Virgo (Aug23-Sep22) You are obsessed with cleanliness and even examine your toothbrush with a magnifying glass. You are also dangerous. Virgos commit most of the world’s drive-by shootings and, when challenged, say it’s because the owner never cleaned his car. You also like opening and closing the fridge door continually for hours on end, just to try and fool the light into switching itself on and off wrongly.

Libra (Sep23-Oct22) Libras eat a great deal but have no insight into the culinary arts. They think that fusion cuisine is two sausages stuck together and an Indian take-away is a Red Cross parcel. They also believe that fast food is running down the road with fish and chips after failing to pay the bill. Librans are so hopeless at general knowledge that they don’t even know the difference between milk coffee and coffee with milk.

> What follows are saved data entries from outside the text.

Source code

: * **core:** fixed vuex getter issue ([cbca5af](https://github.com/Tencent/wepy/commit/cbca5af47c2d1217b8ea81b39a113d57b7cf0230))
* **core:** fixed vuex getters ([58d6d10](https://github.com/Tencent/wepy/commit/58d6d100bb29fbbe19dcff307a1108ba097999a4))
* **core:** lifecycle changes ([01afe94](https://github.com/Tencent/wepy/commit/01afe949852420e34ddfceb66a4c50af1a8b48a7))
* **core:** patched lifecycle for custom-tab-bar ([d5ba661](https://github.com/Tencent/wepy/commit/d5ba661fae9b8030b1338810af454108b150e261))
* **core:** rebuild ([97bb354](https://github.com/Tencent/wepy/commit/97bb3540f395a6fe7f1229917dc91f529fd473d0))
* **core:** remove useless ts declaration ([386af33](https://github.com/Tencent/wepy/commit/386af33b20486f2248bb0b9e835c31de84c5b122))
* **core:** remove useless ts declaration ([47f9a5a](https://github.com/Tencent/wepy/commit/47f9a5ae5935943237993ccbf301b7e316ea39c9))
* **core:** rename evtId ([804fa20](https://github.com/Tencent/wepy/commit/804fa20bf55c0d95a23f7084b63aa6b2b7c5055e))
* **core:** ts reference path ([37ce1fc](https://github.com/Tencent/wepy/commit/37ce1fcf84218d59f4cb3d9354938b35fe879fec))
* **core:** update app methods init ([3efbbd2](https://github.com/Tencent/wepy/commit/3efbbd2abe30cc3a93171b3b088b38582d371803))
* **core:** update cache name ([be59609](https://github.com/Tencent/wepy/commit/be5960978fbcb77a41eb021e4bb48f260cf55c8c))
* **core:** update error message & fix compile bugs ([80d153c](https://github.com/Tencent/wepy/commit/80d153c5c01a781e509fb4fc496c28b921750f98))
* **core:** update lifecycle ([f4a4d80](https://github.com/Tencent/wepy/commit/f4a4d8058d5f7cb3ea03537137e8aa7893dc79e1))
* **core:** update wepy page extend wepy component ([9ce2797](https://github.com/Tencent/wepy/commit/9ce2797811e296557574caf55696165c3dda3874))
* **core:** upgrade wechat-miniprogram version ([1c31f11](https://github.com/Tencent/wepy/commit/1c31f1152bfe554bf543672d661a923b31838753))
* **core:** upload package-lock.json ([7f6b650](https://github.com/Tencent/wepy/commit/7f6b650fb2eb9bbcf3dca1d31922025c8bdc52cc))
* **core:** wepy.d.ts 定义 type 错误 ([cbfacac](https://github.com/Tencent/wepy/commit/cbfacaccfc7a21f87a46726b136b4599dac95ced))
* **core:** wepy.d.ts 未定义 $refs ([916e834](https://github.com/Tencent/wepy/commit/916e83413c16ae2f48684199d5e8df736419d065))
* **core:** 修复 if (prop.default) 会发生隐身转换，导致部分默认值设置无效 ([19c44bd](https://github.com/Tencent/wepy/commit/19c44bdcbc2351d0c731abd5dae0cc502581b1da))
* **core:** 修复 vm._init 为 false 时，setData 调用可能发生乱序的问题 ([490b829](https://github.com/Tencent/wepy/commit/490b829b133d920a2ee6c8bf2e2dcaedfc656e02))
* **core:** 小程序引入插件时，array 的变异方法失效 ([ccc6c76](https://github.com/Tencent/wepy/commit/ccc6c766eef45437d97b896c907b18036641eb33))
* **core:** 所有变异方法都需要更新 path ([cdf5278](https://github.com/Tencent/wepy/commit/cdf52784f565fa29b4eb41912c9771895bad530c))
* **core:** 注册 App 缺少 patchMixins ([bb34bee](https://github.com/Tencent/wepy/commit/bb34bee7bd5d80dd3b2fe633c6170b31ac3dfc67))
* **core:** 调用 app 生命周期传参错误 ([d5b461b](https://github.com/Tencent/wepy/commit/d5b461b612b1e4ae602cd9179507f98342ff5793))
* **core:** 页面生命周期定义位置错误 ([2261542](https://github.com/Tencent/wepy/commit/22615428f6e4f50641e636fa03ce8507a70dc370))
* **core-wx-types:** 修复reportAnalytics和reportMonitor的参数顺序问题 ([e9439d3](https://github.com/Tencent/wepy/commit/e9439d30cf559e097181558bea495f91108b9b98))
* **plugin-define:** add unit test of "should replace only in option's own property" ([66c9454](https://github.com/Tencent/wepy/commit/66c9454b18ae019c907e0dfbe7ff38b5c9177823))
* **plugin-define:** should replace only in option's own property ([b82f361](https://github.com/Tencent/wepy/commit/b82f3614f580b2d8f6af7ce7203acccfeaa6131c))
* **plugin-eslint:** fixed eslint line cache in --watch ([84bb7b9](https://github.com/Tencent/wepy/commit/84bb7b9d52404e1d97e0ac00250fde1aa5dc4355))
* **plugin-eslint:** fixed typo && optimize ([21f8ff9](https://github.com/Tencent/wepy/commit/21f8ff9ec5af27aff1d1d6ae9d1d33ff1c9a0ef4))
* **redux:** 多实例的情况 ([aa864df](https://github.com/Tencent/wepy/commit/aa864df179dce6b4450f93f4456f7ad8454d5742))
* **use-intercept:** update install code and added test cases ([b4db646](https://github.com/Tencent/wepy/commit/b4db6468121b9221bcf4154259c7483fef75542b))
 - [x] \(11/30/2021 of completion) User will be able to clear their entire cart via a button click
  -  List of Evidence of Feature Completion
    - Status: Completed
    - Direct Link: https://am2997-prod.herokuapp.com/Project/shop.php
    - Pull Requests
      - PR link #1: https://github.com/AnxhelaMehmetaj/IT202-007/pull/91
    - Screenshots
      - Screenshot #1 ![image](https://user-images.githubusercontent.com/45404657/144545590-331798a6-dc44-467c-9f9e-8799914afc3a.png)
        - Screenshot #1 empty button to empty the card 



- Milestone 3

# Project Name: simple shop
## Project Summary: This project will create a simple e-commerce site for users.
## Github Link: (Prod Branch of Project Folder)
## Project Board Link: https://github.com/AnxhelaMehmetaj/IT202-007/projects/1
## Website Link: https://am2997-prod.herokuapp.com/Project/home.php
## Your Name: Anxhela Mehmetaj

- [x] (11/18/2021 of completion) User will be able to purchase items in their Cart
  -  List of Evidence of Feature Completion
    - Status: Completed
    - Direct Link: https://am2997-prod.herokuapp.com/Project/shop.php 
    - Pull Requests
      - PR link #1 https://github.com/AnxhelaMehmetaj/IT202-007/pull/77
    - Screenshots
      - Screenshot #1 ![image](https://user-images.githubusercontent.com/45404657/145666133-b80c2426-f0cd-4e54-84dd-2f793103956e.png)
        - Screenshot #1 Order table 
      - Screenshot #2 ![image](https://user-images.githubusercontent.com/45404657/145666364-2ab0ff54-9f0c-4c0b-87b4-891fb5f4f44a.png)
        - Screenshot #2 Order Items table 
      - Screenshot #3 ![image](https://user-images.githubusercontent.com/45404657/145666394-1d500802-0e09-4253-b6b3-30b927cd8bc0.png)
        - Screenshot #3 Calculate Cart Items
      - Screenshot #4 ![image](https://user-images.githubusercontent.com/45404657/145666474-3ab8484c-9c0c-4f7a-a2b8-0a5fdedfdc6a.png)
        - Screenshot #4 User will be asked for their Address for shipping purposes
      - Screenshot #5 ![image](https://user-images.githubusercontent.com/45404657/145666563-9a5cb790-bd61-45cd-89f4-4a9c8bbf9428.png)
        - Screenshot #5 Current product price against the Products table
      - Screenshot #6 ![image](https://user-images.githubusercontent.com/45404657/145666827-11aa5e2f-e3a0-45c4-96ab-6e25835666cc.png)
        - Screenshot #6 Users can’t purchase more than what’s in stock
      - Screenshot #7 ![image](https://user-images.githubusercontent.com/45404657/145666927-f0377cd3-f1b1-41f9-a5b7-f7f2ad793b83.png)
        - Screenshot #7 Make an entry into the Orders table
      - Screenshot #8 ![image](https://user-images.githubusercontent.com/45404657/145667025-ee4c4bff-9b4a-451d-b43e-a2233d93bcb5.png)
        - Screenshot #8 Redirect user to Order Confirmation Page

Scorpio (Oct23-Nov22) You think the whole world is against you yet fail to understand why you have never been abducted by aliens. You see conspiracies everywhere and think the Titanic was sunk by a stray torpedo. It has been shown conclusively that most Scorpios are very hairy and this is particularly true of the women. You cheat at cards but it doesn’t do you any good as you don’t know what trumps can actually do.

Sagittarius (Nov23-Dec22) Sagittarians have a great love of adventure come what may. Several booked a passage on the Lusitania after the Germans threatened to sink it. Others rushed to British railway stations when the IRA bombing campaign was at its height in the 1970s. Their lack of fear explains why Sagittarians often accept jobs such as fairground freaks. Most of the applicants for the recent vacancy of hangman in India were born in December.

Capricorn (Dec 23-Jan22) Capricorns are ambitious, self-glorifying and as dull as hell. This explains why most politicians are Capricorns and why global warming is unlikely to be challenged early enough. They love to talk into their mobile phones whilst everyone is watching, even though they don’t have anyone to call. Most of the people arrested for grand larceny and counterfeiting are born in early January. Jack the Ripper was a Capricorn.